The two Wallenda siblings began the walk on opposite ends of the wire and then when they met in the middle, Lijana had to crouch down so that Nik could step over her. It added an extra level of danger and intensity to a situation that was already high-pressure and stressful.
On top of that, this was Lijana’s first wire walking stunt since a horrible accident left her with multiple broken bones.
In 2017, the Flying Wallendas Suffered a Terrible Fall
It would be hard to perform such death-defying stunts and never have a misstep or an accident, even for the seasoned professionals Flying Wallenda family.
In 2017, while performing at Circus Sarasota in Florida, the Flying Wallendas’ eight-person pyramid collapsed. Nik and two other performers were able to cling to the wire rope during the fall, but the other five members of the stunt were not so lucky and fell 30 feet to the ground below.
Four of those five were hospitalized with broken bones, Nik told CNN at the time, adding that his sister Lijana suffered the most serious injuries. Nik’s aunt Rietta also suffered serious injuries, left with a bad limp and one of her legs two inches shorter than the other, Nik’s grandmother Carla told the Sarasota Herald Tribune. Nik called it “without question” the “roughest day” of his life.

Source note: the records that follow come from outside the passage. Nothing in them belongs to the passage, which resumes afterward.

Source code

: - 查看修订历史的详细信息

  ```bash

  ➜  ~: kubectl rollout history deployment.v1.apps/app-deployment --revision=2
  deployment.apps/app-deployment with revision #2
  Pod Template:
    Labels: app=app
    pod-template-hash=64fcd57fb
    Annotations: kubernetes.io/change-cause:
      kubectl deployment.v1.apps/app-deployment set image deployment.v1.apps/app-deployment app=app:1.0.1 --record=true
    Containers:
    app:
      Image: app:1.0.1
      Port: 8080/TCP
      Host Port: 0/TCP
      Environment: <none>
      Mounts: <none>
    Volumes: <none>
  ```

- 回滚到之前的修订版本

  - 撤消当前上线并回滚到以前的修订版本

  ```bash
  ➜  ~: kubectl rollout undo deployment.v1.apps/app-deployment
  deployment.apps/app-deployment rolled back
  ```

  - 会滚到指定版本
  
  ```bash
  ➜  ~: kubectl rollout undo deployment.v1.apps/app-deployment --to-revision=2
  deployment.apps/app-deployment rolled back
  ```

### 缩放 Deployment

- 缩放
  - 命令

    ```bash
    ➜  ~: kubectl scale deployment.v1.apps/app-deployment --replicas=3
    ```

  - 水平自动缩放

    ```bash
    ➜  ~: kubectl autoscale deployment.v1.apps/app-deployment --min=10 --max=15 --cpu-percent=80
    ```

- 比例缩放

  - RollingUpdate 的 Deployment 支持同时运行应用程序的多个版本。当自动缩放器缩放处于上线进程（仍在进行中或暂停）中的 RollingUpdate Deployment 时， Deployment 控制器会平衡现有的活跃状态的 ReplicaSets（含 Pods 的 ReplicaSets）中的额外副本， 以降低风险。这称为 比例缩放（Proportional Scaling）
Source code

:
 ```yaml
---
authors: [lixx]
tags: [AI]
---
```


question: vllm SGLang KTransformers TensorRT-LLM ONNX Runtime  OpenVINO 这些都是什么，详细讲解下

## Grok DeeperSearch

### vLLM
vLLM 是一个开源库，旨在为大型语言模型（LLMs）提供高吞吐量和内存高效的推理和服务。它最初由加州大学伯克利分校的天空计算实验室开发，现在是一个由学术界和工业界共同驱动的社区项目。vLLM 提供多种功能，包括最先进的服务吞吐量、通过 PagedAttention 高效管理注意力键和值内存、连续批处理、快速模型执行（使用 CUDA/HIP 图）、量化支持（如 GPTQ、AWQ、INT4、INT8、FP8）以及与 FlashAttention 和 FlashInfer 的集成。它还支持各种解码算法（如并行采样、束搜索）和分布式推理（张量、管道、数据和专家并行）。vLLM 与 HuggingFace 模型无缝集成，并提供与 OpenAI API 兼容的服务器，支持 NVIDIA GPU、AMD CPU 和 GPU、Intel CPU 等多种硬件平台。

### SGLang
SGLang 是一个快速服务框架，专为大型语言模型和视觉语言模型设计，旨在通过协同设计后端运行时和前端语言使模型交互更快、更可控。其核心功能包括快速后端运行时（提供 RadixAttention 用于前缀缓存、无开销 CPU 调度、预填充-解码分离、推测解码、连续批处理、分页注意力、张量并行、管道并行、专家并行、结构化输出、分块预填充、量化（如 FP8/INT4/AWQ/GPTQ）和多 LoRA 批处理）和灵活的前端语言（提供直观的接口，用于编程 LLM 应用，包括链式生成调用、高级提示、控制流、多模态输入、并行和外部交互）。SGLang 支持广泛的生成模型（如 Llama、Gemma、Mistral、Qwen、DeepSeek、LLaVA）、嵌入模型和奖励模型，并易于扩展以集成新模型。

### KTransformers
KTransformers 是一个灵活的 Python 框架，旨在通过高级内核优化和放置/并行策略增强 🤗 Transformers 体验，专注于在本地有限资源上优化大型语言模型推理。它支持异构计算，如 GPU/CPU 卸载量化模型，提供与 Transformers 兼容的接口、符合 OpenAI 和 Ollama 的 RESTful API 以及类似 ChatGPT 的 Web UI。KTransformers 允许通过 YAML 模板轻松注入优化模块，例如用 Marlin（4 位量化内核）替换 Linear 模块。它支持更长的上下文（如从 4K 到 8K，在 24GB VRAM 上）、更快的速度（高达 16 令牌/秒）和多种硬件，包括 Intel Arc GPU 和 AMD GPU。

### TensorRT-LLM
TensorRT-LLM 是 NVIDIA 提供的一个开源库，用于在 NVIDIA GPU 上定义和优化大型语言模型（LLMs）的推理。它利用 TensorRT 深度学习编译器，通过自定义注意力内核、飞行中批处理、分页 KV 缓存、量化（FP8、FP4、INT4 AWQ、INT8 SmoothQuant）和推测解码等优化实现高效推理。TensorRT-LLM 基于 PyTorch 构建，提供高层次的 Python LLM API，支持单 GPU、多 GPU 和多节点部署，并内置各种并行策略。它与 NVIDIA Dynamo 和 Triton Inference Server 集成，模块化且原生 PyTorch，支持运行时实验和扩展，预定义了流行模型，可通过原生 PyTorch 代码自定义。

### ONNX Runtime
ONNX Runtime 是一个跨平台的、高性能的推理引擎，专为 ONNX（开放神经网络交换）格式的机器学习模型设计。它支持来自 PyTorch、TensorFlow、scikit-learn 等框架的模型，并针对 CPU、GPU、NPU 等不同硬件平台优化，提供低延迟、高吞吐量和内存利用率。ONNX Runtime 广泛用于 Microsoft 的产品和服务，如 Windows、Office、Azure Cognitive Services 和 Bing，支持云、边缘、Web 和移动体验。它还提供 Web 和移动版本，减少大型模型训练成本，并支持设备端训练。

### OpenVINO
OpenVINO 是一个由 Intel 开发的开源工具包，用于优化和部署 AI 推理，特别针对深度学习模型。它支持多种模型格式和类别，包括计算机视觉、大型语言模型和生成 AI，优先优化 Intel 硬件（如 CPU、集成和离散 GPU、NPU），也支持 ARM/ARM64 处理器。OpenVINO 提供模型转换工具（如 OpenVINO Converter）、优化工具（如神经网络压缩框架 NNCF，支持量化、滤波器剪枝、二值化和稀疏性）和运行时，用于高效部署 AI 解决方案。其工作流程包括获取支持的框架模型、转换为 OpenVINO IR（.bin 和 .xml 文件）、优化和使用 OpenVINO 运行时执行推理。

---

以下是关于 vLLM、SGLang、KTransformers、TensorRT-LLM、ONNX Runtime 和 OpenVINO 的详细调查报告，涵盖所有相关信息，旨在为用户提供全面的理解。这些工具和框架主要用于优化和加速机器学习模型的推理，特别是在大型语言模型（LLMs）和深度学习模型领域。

Lijana later told ABC News, “I broke a rib, punctured my right ear canal, broke clear through my left humerus, I broke my left calcareous. But the big one was every bone in my face.”
Dr. Alan Brockhurst, who was working at the trauma center when the performers were brought in, said that actually, the Wallendas are all very lucky it wasn’t much worse.
“They’re extremely lucky, given the height of the fall that they survived,” said Brockhurst.
As for the cause of the fall, circus officials said nothing happened to the rigging or equipment. Nik said that he thought one person in the pyramid may have fainted and Circus Arts Conservatory CEO Pedro Reis added that if one person loses his or her balance, that can bring the whole stunt down.
After the Times Square stunt, Lijana told Good Morning America that she felt like that stunt helped her conquer her fear after the 2017 accident.
“I feel like I conquered it. It didn’t consume me, the accident. I could have taken that fear from falling and never walked the wire again, I could have walked away. But I wouldn’t let that fear conquer me,” said Lijana.